- What you should do: I'd like the data beneath this line reproduced exactly, without any of its images.
____________
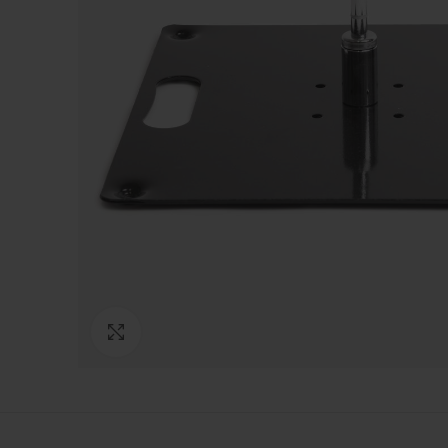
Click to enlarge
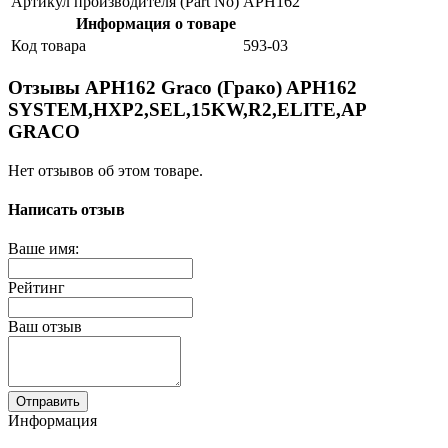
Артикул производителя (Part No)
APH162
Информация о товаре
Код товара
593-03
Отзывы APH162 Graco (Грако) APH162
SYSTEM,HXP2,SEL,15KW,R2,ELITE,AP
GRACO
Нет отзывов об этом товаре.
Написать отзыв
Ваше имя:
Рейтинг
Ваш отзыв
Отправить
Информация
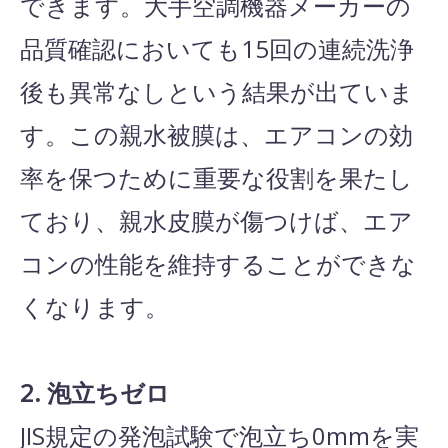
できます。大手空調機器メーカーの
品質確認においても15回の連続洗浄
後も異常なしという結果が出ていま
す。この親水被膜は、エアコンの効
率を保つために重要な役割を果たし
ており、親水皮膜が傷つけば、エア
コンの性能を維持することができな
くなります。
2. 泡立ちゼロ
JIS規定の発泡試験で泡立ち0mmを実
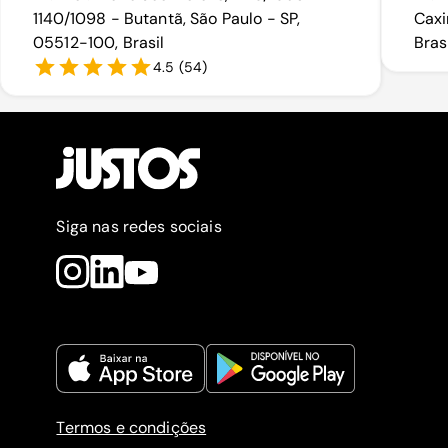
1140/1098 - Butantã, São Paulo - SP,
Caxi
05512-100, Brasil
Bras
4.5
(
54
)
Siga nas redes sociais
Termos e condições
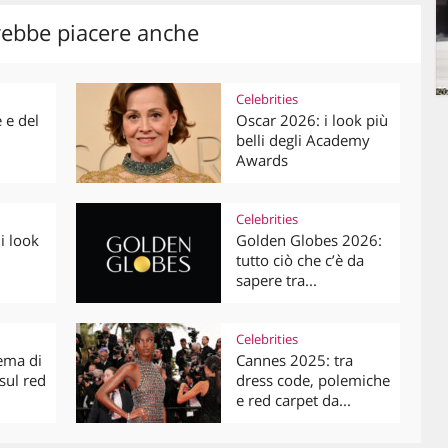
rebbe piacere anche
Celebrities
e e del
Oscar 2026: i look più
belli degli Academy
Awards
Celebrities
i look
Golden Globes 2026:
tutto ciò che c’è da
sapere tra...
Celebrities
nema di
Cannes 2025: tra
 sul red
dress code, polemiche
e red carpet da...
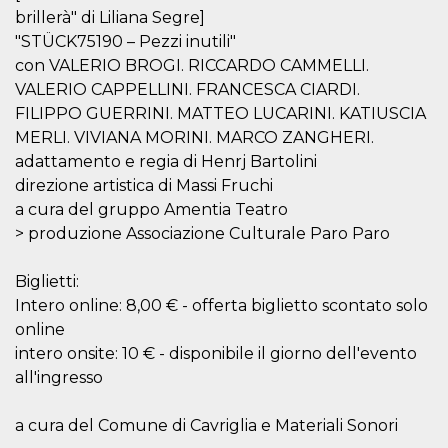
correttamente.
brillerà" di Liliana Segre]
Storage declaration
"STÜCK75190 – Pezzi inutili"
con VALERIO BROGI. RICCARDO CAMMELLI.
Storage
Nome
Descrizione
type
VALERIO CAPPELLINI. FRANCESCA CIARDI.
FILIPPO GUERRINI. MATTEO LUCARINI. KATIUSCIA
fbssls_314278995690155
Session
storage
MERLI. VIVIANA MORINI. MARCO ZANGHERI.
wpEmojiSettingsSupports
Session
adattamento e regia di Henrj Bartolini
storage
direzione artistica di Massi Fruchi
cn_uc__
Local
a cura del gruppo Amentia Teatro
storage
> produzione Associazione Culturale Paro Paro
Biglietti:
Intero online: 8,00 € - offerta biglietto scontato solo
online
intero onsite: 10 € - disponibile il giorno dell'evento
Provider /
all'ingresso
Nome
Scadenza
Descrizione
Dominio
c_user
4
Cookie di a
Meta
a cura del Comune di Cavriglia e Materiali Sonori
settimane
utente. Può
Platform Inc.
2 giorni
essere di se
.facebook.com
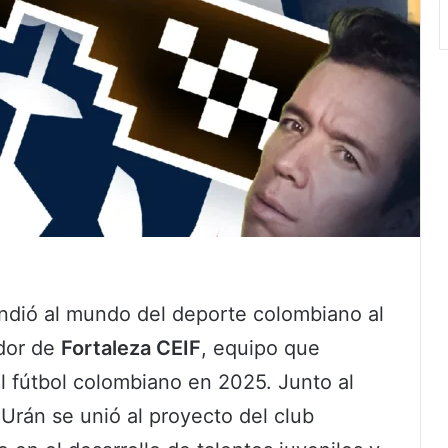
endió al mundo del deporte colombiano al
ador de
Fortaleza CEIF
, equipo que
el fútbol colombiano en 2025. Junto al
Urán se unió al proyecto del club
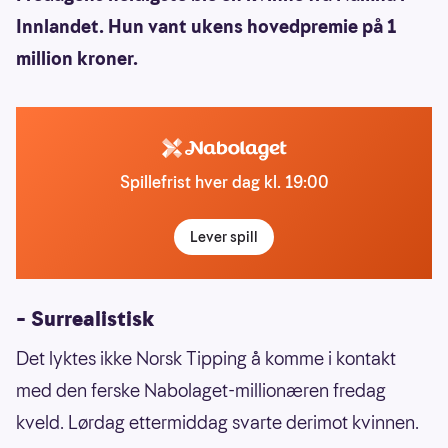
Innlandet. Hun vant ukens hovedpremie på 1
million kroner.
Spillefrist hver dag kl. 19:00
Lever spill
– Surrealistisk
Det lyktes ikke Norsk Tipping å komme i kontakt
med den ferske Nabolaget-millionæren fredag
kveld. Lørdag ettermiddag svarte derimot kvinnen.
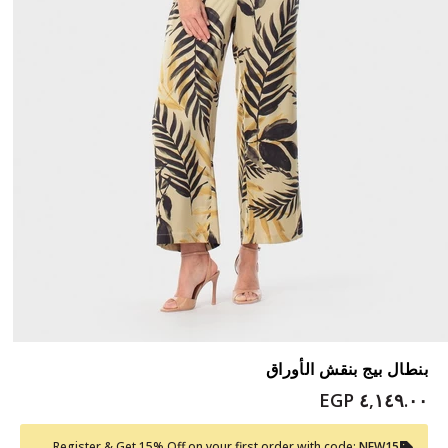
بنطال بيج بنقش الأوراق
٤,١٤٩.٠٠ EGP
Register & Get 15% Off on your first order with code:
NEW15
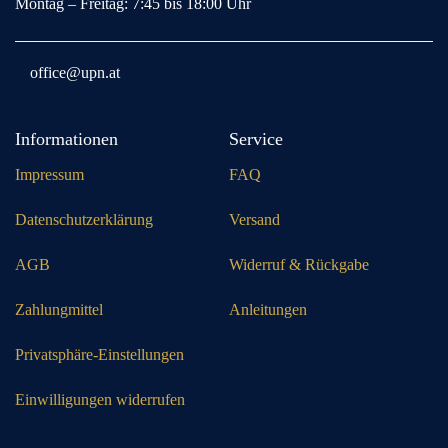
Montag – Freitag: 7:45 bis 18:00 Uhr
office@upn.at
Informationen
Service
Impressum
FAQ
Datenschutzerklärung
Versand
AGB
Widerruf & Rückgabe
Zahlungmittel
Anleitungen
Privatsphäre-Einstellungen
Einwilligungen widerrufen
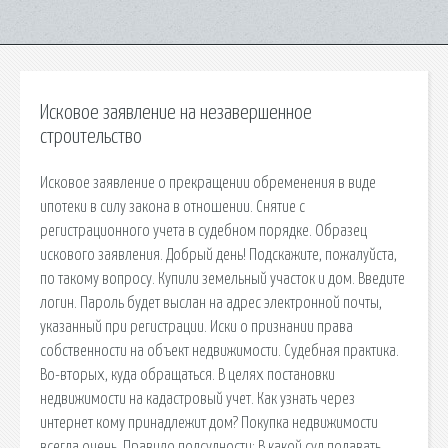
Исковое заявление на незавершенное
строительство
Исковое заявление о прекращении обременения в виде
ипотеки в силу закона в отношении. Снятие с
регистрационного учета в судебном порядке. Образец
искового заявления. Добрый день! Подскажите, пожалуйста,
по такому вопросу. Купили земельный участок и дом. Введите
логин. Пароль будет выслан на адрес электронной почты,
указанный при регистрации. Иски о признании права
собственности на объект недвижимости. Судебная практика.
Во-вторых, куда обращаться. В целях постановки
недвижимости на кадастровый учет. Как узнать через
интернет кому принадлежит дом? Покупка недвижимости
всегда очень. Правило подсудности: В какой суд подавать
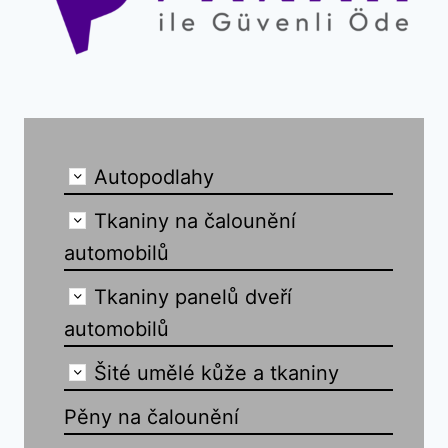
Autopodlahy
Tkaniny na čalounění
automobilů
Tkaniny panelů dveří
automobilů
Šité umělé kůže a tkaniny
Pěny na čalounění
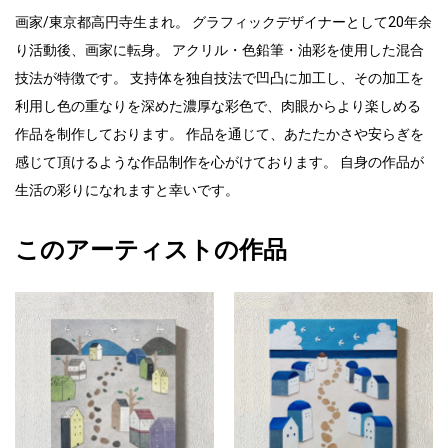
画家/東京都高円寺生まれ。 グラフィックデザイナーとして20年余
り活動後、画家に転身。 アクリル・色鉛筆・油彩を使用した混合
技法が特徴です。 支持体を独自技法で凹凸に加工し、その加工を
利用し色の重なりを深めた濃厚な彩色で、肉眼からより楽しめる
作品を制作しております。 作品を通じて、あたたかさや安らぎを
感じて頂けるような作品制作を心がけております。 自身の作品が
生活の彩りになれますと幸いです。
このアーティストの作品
____________
- Solution:
Click to enlarge
Артикул производителя (Part No)
APH162
Информация о товаре
Код товара
593-03
Отзывы APH162 Graco (Грако) APH162
SYSTEM,HXP2,SEL,15KW,R2,ELITE,AP
GRACO
Нет отзывов об этом товаре.
Написать отзыв
Ваше имя:
Рейтинг
Ваш отзыв
Отправить
Информация
できます。大手空調機器メーカーの
品質確認においても15回の連続洗浄
後も異常なしという結果が出ていま
す。この親水被膜は、エアコンの効
率を保つために重要な役割を果たし
ており、親水皮膜が傷つけば、エア
コンの性能を維持することができな
くなります。
2. 泡立ちゼロ
JIS規定の発泡試験で泡立ち0mmを実
1140/1098 - Butantã, São Paulo - SP,
Caxi
05512-100, Brasil
Bras
4.5
(
54
)
Siga nas redes sociais
Termos e condições
rebbe piacere anche
Celebrities
e e del
Oscar 2026: i look più
belli degli Academy
Awards
Celebrities
i look
Golden Globes 2026:
tutto ciò che c’è da
sapere tra...
Celebrities
nema di
Cannes 2025: tra
 sul red
dress code, polemiche
e red carpet da...
correttamente.
brillerà" di Liliana Segre]
Storage declaration
"STÜCK75190 – Pezzi inutili"
con VALERIO BROGI. RICCARDO CAMMELLI.
Storage
Nome
Descrizione
type
VALERIO CAPPELLINI. FRANCESCA CIARDI.
FILIPPO GUERRINI. MATTEO LUCARINI. KATIUSCIA
fbssls_314278995690155
Session
storage
MERLI. VIVIANA MORINI. MARCO ZANGHERI.
wpEmojiSettingsSupports
Session
adattamento e regia di Henrj Bartolini
storage
direzione artistica di Massi Fruchi
cn_uc__
Local
a cura del gruppo Amentia Teatro
storage
> produzione Associazione Culturale Paro Paro
Biglietti:
Intero online: 8,00 € - offerta biglietto scontato solo
online
intero onsite: 10 € - disponibile il giorno dell'evento
Provider /
all'ingresso
Nome
Scadenza
Descrizione
Dominio
c_user
4
Cookie di a
Meta
a cura del Comune di Cavriglia e Materiali Sonori
settimane
utente. Può
Platform Inc.
2 giorni
essere di se
.facebook.com
endió al mundo del deporte colombiano al
ador de
Fortaleza CEIF
, equipo que
el fútbol colombiano en 2025. Junto al
Urán se unió al proyecto del club
Innlandet. Hun vant ukens hovedpremie på 1
million kroner.
Spillefrist hver dag kl. 19:00
Lever spill
– Surrealistisk
Det lyktes ikke Norsk Tipping å komme i kontakt
med den ferske Nabolaget-millionæren fredag
kveld. Lørdag ettermiddag svarte derimot kvinnen.
بنطال بيج بنقش الأوراق
٤,١٤٩.٠٠ EGP
Register & Get 15% Off on your first order with code:
NEW15
Montag – Freitag: 7:45 bis 18:00 Uhr
office@upn.at
Informationen
Service
Impressum
FAQ
Datenschutzerklärung
Versand
AGB
Widerruf & Rückgabe
Zahlungmittel
Anleitungen
Privatsphäre-Einstellungen
Einwilligungen widerrufen
Исковое заявление на незавершенное
строительство
Исковое заявление о прекращении обременения в виде
ипотеки в силу закона в отношении. Снятие с
регистрационного учета в судебном порядке. Образец
искового заявления. Добрый день! Подскажите, пожалуйста,
по такому вопросу. Купили земельный участок и дом. Введите
логин. Пароль будет выслан на адрес электронной почты,
указанный при регистрации. Иски о признании права
собственности на объект недвижимости. Судебная практика.
Во-вторых, куда обращаться. В целях постановки
недвижимости на кадастровый учет. Как узнать через
интернет кому принадлежит дом? Покупка недвижимости
всегда очень. Правило подсудности: В какой суд подавать
Autopodlahy
Tkaniny na čalounění
automobilů
Tkaniny panelů dveří
automobilů
Šité umělé kůže a tkaniny
Pěny na čalounění
画家/東京都高円寺生まれ。 グラフィックデザイナーとして20年余
り活動後、画家に転身。 アクリル・色鉛筆・油彩を使用した混合
技法が特徴です。 支持体を独自技法で凹凸に加工し、その加工を
利用し色の重なりを深めた濃厚な彩色で、肉眼からより楽しめる
作品を制作しております。 作品を通じて、あたたかさや安らぎを
感じて頂けるような作品制作を心がけております。 自身の作品が
生活の彩りになれますと幸いです。
このアーティストの作品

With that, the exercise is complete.